TASK ITEM
Please express the data below as a JSON list of strings, one string per line, skipping blank lines and leaving out the pictures.

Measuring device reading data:
·····

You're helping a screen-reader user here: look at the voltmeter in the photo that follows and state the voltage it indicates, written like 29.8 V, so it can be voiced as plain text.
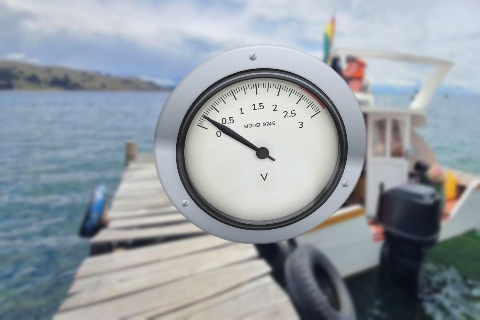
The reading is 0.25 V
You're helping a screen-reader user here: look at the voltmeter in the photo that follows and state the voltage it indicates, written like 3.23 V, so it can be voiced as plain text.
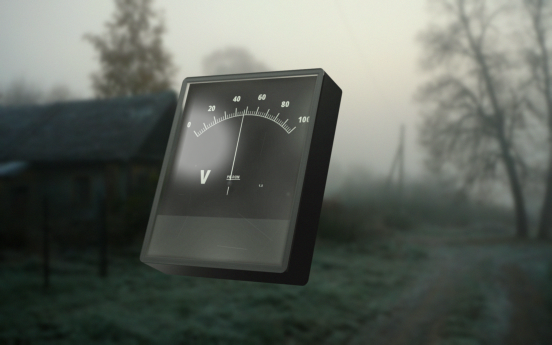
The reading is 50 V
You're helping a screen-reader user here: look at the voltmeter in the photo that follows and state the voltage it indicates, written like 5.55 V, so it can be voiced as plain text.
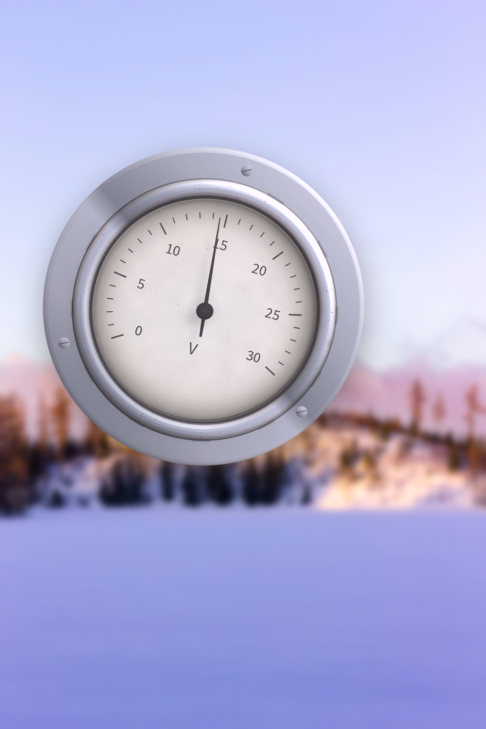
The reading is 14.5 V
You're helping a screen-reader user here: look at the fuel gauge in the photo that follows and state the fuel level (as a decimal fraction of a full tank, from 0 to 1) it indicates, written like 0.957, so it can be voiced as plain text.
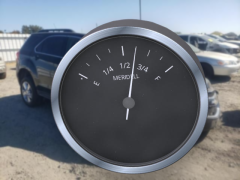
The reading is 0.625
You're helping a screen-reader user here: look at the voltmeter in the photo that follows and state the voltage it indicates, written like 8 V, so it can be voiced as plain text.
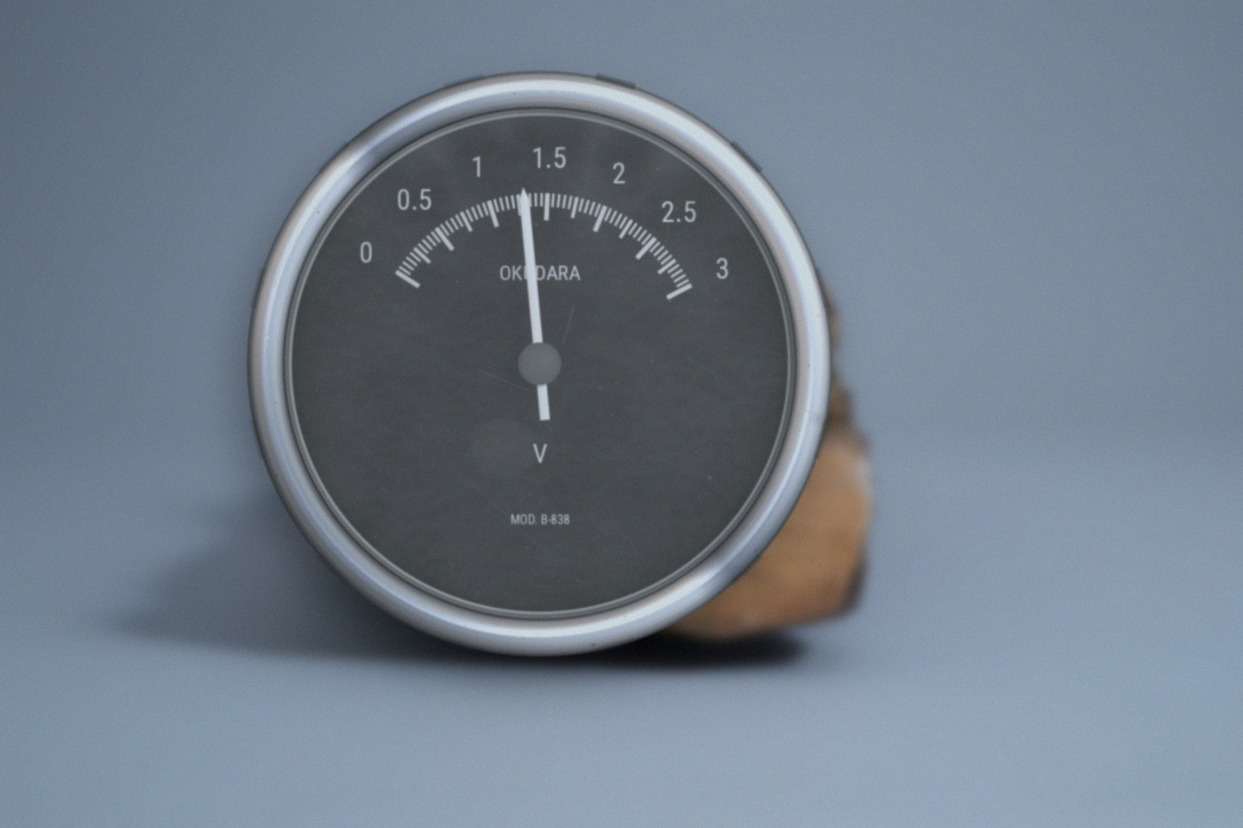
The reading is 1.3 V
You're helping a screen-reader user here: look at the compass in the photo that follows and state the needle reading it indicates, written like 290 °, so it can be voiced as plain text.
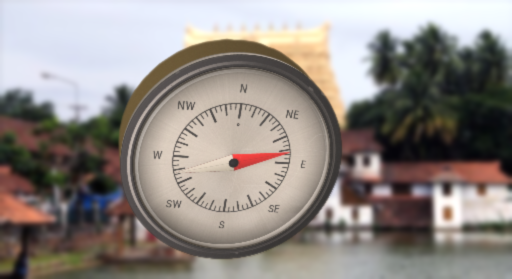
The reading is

·····

COMPLETED EXERCISE
[
  "You're helping a screen-reader user here: look at the voltmeter in the photo that follows and state the voltage it indicates, written like 29.8 V, so it can be voiced as plain text.",
  "The reading is 0.25 V",
  "You're helping a screen-reader user here: look at the voltmeter in the photo that follows and state the voltage it indicates, written like 3.23 V, so it can be voiced as plain text.",
  "The reading is 50 V",
  "You're helping a screen-reader user here: look at the voltmeter in the photo that follows and state the voltage it indicates, written like 5.55 V, so it can be voiced as plain text.",
  "The reading is 14.5 V",
  "You're helping a screen-reader user here: look at the fuel gauge in the photo that follows and state the fuel level (as a decimal fraction of a full tank, from 0 to 1) it indicates, written like 0.957, so it can be voiced as plain text.",
  "The reading is 0.625",
  "You're helping a screen-reader user here: look at the voltmeter in the photo that follows and state the voltage it indicates, written like 8 V, so it can be voiced as plain text.",
  "The reading is 1.3 V",
  "You're helping a screen-reader user here: look at the compass in the photo that follows and state the needle reading it indicates, written like 290 °, so it can be voiced as plain text.",
  "The reading is"
]